Flipping around Induction/Compliance courses

Dec 21, 2016

Hi all,

My organisation (Health Care) has a large number of induction and compliance modules and we are being pushed to add more and more, meaning new starters have a growing number to go through prior to commencing work.

The majority of these modules are older style click and next with a few interactions and then a quiz at the end.

I have floated the idea of flipping this around so we quiz new starters up front to determine their knowledge level, and then only provide information and activities for the areas identified as learning gaps.

So far this idea has been well received especially as I have sold it on the potential time savings (1 hour per person would be 900 hours a year). However, it is a huge undertaking given the amount of content and how the systems are currently setup.
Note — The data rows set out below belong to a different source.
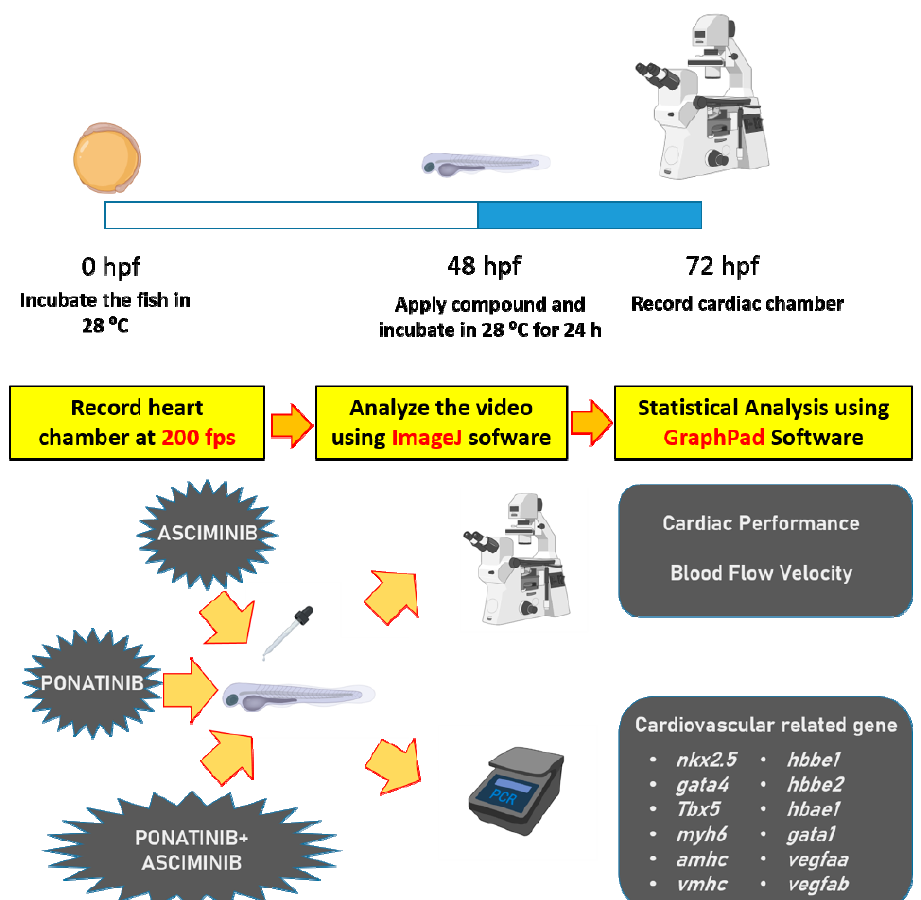
Figure 1. Schematic diagram showing the overall experimental design for the study. The upper panel shows the timing and workflow to conduct cardiovascular assessments in zebrafish. The bottom panel shows the physiological and molecular endpoints used to evaluate the potential adverse effect of the tested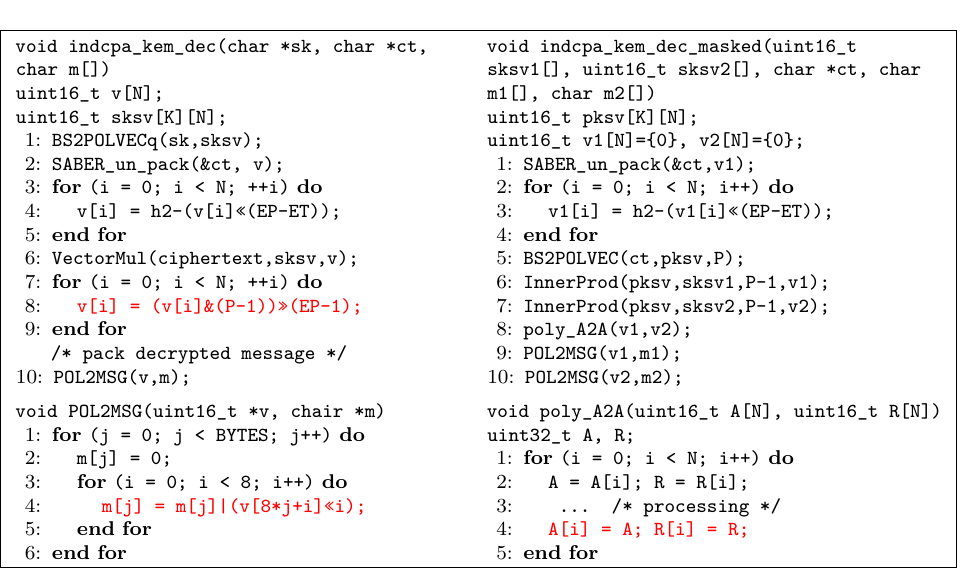
Figure 4: C code of non-masked and masked implementations of Saber.PKE.Dec() from [BDK +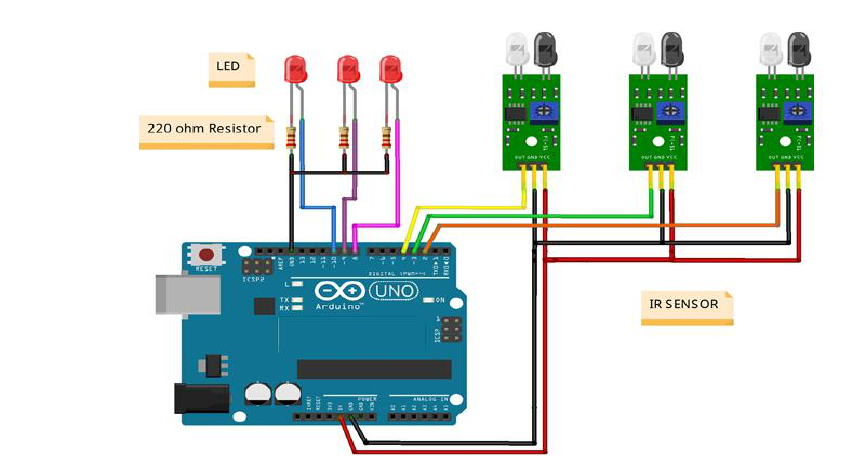
Figure 1 –Design of a street lighting system Рис. 1 – Проект уличного освещения Слика 1 – Пројекат система уличног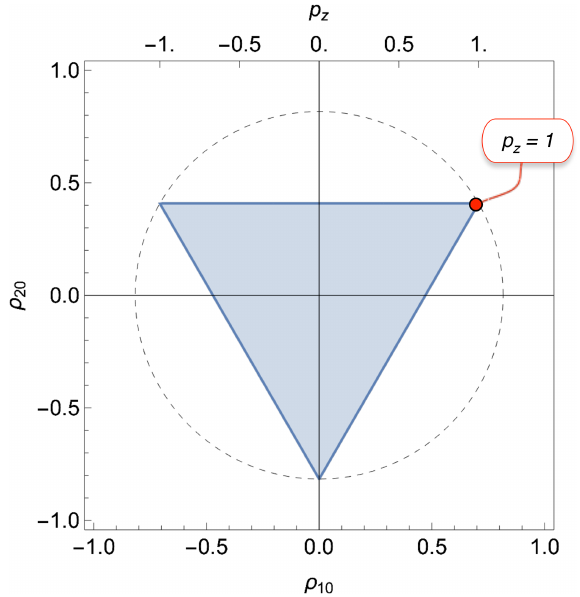
Figure 1. Physical bounds on the rank-1 and rank-2 polarization moments for isolated spins I = 1. The shaded triangle shows the physically accessible region. The vertices correspond to pure-state density operators for each of the three spin-1 Zeeman states. The √ radius of the dashed circle is 2 / 3. The rank-1 polarization moment ρ 10 is related to the z polarization p z through Eq. (18). The red circle indicates a state with maximum Zeeman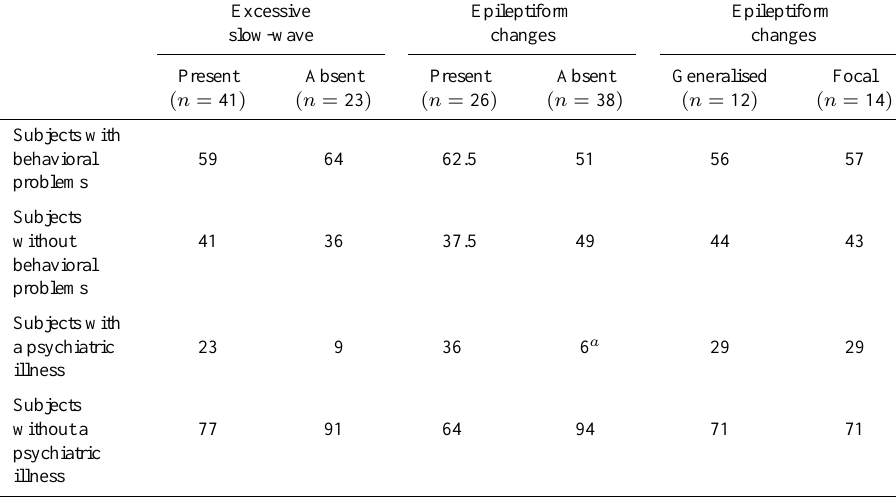
Table 3 Percentage of subjects with behavioural problems or psychiatric illness in different subgroups according to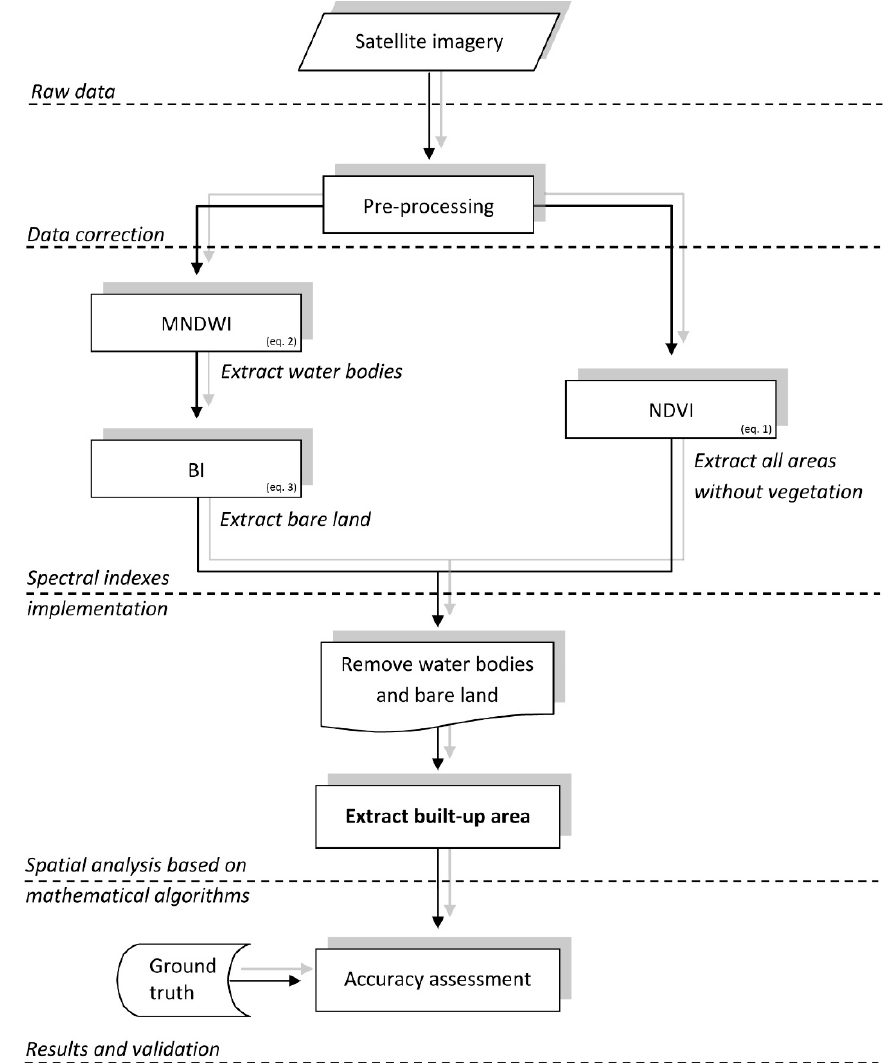
Figure 2. Workflow of the semi-automatic model proposed for built-up area mapping.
Has anyone else done something similar? Do you have any ideas or potential gotchas to watch out for? 

Thanks

 

 

8 Replies
Nicole Legault

Hi Tristan!

That sounds like a great idea. Good for you for taking on that initiative - your organization is lucky to have you! 

I haven't exactly done something like this but I'm sure others in the community have and will jump in. One thing I did think about though is... if the courses are compliance courses don't the learners HAVE to take them, regardless of whether or not they already know the content? I would just make sure to not be skipping any content that learners by law/audit regulations have to go through. That's my two cents :) 

Dave Ferguson

I agree with Nicole: this is a great idea, and one I think the newcomers will appreciate.

On the compliance issue: I imagine the existing courses have some desired outcome (e.g., hand sanitization in certain settings). If you're able to have your internal client work from those outcomes and identify representative settings (e.g., before each patient in emergency, on entering a patient's room, whatever), then you've got material to build the check-your-knowledge material that's at the heart of the flipped approach.

Ideally there are multiple situations that could illustrate a given outcome or combination of outcomes, so that if someone fails to pass the check-first example, after going through the relevant material, he experiences a different specific example to demonstrate mastery.

One of my colleagues has used this approach to redesign some of our internal training, setting the priority with her internal client and using the success of the first redesign effort to gain support for others.

Tristan Hunt

I personally feel like the current courses are more tick the box than actually delivering quality learning outcomes, so anything that can show they actually have the knowledge will be a great improvement.

The biggest problem I can see is the amount required so new starters essentially spend a whole afternoon or more just going through the content and completing less than challenging quizzes so they aren't retaining much at all.

As part of this, I will also be looking to also break the delivery of the content up over a 90 day period.

 

Dave Ferguson

Tristan, it's possible that check-the-box courses exist in organizations other than yours.  ;-)

I think breaking up the delivery is a great idea, especially if your client has ways of getting people to work before all the compliance boxes are checked.

I've heard "repurpose legacy content" many times, and I'm sure people manage to do it, but my experience suggests often it means "reuse the old stuff" without questioning how effectively that old stuff accomplished a goal other than "deliver training."

Rereading Nicole's comment about legal mandates: I once worked on a course for supervisors (topic: dealing with workplace discrimination and sexual harassment). One criterion was that the online version needed to take two hours to complete -- because (at the time, at least) the state of California required that supervisors receive two hours of such training per year.

Tristan Hunt

Had started to reply to your first reply then got caught up.

Yes, I'm sure a large number of organisations have tick the box courses. 

Good point about checking legal requirements. I don't think we have any that specify length, more that we need to show we have provided training. Definitely something for me to keep in mind though.

When I first come on we did the same, basically remaking old flash courses. Due to time delays and not being up for review yet was only able to make them look a bit more modern and add the odd interaction here and there, but not look at the content or even the order of the content.

Now that I have established myself in the business I am pushing to update all of the older modules, and ensuring any new ones use more modern design and adult learning principles.